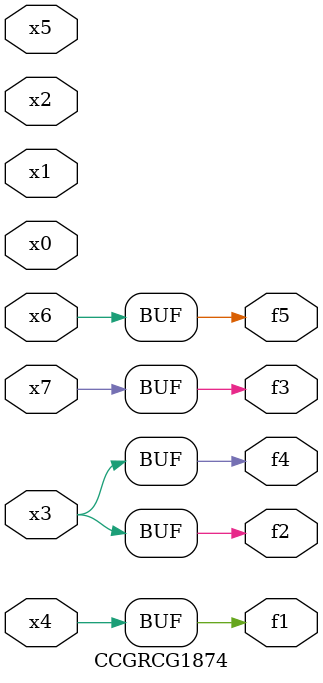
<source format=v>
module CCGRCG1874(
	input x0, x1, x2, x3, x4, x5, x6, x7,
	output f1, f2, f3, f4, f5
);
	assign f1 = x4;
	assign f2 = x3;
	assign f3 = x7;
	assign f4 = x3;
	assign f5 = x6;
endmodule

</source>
* * *
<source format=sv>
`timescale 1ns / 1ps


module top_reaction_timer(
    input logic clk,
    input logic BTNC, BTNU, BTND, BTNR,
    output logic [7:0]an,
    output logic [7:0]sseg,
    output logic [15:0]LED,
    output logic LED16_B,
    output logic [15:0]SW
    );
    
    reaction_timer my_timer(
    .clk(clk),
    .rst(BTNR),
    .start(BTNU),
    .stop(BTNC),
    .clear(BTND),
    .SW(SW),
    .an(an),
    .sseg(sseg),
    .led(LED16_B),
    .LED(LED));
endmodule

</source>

◆ Exercise prompt:
As you read the records above, find each line that contains "BTND" and copy it.

◆ Result of this exercise:
    input logic BTNC, BTNU, BTND, BTNR,
    .clear(BTND),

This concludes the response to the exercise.